Madhumita Lahiri has an article called “An Idiom for India” in a recent issue of Interventions that seems quite interesting (she's posted it on Academia.edu). This talk is part of Lahiri’s new work that will be comparing South Asian and Chinese modernisms. I won’t say too much about the main arguments in Lahiri’s new work, since this appears to be work in progress, but only say that here she was comparing Mulk Raj Anand’s novel Coolie with Lao She’s Rickshaw Boy.

Joseph Slaughter’s paper was a frontal challenge to the New Modernist studies from the point of view of Postcolonial Studies. Slaughter feels that the New Modernist Studies has had a somewhat expansionist – perhaps even colonialist? – orientation to global / postcolonial texts and authors. He pointed to a pattern of “recovery” (Susan Friedman’s phrase, from “Planetarity” again) of third world modernist texts that were already well-known – specifically within postcolonial studies. He mentioned Susan Friedman’s essay on Tayeb Salih’s Season of Migration to the North and Jennifer Wenzel’s phrase “Petro-Magic Realism,” which was appropriated by another author in the recent Oxford Handbook of Global Modernisms in a questionable way.

For Slaughter, the global turn in New Modernist studies is really an enterprise occurring within the North American academy, and it’s a kind of turf-expansion that isn’t really conceptually coherent.

I was especially intrigued when Slaughter put up an MLA job at from 1998 on a slide. The job (at U-Penn) was advertising for a specialist in British modernism who also had expertise in postcolonialism. (Interestingly, these were the exact specifications for the job I myself applied for in 2001 at Lehigh.) There's a certain incoherence in coupling British modernism together with postcolonialism -- they're very different fields. (Anecdotally again: yep.) For the most part, the folks that were hired for positions that looked like in that in the late 1990s and early 2000s ended up succeeding – if they were primarily modernists. Postcolonialists of this generation have struggled. (This hit home to me. With a bang.)

4. Genealogies of the Digital Humanities #s604

I only attended part of this panel, and only saw Mattie Burkert’s and Jessie Stommel’s papers. Mattie Burkert is a Ph.D. student at the University of Wisconsin. She is doing a digital project on The London Stage: 1660-1800. She talked about how a scholar named Ben Ross Schneider had attempted to digitize this archive and construct a database based on this material all the way back in the 1970s. That work has been lost – but we have access to the digitized version of the text through Hathi Trust and and Google Books, and Burkert is now working on her own database project based on these materials.

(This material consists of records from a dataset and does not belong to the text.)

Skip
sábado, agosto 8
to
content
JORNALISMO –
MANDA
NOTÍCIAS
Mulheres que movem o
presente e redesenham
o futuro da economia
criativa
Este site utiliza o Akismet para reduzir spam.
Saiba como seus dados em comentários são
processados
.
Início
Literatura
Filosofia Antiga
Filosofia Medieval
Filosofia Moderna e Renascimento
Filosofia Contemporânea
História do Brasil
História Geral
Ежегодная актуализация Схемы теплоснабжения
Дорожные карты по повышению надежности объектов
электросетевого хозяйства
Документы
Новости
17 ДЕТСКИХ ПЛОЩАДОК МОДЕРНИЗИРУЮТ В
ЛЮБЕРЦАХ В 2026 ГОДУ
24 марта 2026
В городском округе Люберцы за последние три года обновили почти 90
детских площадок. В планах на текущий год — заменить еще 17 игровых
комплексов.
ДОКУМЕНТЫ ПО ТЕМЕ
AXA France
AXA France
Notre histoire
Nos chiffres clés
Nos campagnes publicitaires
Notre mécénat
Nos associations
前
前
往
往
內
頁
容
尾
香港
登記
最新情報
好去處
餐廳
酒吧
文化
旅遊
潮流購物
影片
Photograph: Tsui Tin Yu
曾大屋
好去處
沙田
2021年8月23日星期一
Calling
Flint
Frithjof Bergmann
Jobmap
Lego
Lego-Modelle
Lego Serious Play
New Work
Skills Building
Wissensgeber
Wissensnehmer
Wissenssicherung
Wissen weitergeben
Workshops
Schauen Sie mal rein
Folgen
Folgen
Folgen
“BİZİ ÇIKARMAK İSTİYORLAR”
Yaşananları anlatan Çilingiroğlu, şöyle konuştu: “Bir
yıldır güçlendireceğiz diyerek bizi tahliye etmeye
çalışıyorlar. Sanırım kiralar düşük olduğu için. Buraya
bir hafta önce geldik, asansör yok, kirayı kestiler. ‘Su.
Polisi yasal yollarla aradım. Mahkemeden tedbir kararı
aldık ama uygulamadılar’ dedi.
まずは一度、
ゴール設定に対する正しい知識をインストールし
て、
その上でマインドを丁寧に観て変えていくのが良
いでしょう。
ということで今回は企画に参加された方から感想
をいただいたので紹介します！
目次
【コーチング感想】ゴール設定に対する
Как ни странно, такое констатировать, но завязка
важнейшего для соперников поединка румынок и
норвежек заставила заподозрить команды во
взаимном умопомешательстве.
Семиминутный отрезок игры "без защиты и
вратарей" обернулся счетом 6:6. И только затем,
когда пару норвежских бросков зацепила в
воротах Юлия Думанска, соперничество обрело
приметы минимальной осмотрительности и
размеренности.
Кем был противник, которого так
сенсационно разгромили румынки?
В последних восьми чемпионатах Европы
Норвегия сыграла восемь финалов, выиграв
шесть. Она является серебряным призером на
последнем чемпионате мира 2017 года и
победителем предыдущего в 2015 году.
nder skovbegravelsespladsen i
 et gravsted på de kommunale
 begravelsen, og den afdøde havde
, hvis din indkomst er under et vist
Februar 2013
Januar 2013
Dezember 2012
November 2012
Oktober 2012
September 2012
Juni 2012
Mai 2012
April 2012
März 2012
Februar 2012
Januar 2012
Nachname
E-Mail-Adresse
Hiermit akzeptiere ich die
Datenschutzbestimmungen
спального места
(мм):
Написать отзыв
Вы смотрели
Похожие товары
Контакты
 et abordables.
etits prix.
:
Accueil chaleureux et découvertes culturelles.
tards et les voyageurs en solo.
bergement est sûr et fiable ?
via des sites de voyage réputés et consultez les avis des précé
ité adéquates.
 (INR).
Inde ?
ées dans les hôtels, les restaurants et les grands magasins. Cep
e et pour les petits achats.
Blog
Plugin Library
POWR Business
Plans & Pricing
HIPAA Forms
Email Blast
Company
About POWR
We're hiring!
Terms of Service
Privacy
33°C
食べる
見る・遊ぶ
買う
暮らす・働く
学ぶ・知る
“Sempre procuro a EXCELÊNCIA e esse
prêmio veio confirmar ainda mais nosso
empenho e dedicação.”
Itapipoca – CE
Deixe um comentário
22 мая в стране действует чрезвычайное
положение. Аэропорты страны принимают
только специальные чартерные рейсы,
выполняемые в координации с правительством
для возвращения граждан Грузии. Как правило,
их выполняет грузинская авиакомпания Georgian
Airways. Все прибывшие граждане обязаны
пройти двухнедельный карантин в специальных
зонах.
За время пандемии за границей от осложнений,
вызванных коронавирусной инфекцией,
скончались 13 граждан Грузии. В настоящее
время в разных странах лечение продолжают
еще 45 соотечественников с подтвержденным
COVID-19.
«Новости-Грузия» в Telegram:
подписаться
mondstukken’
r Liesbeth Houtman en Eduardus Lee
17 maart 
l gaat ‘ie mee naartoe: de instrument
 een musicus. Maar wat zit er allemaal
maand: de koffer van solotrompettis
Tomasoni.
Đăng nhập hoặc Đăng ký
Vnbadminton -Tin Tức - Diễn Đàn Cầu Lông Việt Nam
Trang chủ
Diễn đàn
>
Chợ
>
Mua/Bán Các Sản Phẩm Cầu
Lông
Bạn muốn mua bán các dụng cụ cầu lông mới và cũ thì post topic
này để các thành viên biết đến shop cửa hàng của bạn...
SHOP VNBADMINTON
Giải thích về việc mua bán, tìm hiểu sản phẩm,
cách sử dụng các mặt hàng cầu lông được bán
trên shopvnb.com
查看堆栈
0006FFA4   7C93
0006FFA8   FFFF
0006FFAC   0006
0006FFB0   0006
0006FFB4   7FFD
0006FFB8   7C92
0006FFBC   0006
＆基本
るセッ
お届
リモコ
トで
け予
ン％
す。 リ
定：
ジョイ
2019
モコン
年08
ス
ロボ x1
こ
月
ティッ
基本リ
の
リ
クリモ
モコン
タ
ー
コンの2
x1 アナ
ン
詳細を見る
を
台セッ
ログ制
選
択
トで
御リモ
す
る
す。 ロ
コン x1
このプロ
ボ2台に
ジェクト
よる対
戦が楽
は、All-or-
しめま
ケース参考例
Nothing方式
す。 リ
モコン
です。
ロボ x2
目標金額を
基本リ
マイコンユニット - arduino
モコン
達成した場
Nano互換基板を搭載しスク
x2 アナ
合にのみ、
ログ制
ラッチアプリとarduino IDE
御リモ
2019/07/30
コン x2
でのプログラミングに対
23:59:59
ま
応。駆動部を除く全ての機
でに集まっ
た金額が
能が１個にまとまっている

Jessie Stommel’s presentation was based around a timeline of DH he has been working, which can be viewed here. One of the highlights for me was his mini-rant against Turnitin.com. He has talked about his problems with Turnitin in one of his essays at Chroniclevitae: "Who Controls Your Dissertation?" I had been interacting a bit with Stommel via social media over this past year, and it was interesting to see him speak in person.